Efficient Quantum Circuits based on the Quantum Natural Gradient

TL;DR

This paper introduces symmetry-conserving quantum circuits optimized with the quantum natural gradient, enabling efficient state preparation with depth depending on entanglement rather than system size, beneficial for near-term quantum applications.

Contribution

The paper proposes SCom-QAOA circuits that preserve symmetries and optimize their parameters using the quantum natural gradient, reducing circuit depth dependence on system size for certain states.

Findings

Circuit depth depends on entanglement, not system size.

High fidelity states (>99%) achieved with sub-system-size depth.

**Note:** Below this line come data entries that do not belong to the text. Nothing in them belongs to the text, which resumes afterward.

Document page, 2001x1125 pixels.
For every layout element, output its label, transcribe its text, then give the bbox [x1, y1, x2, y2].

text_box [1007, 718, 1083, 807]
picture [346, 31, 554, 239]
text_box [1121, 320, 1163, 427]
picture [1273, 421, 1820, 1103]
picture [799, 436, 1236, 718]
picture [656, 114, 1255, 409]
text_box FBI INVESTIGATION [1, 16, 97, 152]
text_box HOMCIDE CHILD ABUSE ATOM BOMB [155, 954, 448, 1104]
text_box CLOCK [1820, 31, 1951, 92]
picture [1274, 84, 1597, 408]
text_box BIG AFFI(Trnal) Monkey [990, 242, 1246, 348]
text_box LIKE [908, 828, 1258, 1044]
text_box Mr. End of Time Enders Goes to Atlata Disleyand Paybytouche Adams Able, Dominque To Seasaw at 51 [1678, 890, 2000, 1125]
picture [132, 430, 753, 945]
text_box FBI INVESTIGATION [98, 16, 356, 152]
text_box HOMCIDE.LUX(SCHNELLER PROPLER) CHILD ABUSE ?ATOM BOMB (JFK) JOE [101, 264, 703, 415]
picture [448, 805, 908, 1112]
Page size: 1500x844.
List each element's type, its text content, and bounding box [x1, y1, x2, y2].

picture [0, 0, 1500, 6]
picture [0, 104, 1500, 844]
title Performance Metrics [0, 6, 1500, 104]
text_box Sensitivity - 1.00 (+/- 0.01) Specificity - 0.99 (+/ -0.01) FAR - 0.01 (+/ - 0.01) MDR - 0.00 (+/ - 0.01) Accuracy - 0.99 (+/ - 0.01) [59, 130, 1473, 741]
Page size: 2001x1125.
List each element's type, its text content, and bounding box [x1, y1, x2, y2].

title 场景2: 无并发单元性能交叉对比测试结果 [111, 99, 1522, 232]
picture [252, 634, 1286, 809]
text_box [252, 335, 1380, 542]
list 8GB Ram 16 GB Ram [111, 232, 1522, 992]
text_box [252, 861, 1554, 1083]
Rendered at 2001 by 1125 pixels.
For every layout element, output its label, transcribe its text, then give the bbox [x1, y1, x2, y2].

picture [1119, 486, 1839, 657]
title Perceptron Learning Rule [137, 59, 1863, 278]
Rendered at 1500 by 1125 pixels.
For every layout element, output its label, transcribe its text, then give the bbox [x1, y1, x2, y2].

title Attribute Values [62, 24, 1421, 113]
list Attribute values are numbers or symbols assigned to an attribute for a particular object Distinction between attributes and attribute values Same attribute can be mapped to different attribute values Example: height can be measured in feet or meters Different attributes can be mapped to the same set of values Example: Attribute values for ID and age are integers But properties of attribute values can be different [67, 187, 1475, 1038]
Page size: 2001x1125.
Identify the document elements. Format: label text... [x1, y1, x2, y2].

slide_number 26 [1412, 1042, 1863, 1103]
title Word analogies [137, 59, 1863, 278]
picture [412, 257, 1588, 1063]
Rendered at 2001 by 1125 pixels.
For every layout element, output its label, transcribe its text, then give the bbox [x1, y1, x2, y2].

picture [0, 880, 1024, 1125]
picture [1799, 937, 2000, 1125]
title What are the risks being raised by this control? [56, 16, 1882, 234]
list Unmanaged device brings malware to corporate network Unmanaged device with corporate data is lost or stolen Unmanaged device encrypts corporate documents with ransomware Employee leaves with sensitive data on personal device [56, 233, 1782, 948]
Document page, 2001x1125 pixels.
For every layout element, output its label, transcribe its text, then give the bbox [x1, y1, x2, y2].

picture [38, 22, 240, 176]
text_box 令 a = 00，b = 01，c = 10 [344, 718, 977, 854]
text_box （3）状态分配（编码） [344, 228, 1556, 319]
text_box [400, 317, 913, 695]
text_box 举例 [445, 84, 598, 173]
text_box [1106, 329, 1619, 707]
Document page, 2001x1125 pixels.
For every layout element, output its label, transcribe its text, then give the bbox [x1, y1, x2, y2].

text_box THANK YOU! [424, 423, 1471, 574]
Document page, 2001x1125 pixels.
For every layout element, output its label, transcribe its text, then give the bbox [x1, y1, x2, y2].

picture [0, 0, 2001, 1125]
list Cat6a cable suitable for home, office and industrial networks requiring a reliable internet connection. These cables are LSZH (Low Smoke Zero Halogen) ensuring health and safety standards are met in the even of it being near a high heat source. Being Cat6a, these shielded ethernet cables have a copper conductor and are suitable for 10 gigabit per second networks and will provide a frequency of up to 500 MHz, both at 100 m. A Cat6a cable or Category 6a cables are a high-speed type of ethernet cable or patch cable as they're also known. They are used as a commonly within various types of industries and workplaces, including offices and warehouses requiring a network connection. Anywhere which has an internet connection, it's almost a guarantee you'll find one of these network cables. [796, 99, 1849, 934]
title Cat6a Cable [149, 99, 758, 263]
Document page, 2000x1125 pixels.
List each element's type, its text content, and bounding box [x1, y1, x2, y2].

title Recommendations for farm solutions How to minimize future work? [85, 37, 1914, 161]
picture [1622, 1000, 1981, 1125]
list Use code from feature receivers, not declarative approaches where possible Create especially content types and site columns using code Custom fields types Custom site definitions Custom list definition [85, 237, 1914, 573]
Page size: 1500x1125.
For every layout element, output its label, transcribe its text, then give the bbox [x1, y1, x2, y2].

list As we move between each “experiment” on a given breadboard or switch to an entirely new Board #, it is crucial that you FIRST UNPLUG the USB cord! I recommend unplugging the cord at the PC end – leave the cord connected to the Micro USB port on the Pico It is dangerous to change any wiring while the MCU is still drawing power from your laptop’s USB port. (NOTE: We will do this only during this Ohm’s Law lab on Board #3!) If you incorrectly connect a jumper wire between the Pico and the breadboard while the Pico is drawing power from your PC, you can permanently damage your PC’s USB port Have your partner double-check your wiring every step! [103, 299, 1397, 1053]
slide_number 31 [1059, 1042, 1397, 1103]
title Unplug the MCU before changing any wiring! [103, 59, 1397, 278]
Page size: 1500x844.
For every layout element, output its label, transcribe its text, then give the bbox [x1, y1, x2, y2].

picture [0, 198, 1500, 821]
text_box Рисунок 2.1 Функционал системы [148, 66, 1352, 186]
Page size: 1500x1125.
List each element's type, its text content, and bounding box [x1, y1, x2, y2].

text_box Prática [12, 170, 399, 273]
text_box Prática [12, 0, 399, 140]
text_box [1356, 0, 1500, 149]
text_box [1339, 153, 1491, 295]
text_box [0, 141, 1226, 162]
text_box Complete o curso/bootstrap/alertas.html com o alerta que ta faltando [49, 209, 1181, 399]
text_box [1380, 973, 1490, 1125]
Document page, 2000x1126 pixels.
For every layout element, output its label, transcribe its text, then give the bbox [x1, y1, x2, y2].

Enables broader initial state preparation for variational algorithms.

Abstract

Efficient preparation of arbitrary entangled quantum states is crucial for quantum computation. This is particularly important for noisy intermediate scale quantum simulators relying on variational hybrid quantum-classical algorithms. To that end, we propose symmetry-conserving modified quantum approximate optimization algorithm~(SCom-QAOA) circuits. The depths of these circuits depend not only on the desired fidelity to the target state, but also on the amount of entanglement the state contains. The parameters of the SCom-QAOA circuits are optimized using the quantum natural gradient method based on the Fubini-Study metric. The SCom-QAOA circuit transforms an unentangled state into a ground state of a gapped one-dimensional Hamiltonian with a circuit-depth that depends not on the system-size, but rather on the finite correlation length. In contrast, the circuit depth grows proportionally to the system size for preparing low-lying states of critical one-dimensional systems. Even in the latter case, SCom-QAOA circuits with depth less than the system-size were sufficient to generate states with fidelity in excess of 99\%, which is relevant for near-term applications. The proposed scheme enlarges the set of the initial states accessible for variational quantum algorithms and widens the scope of investigation of non-equilibrium phenomena in quantum simulators.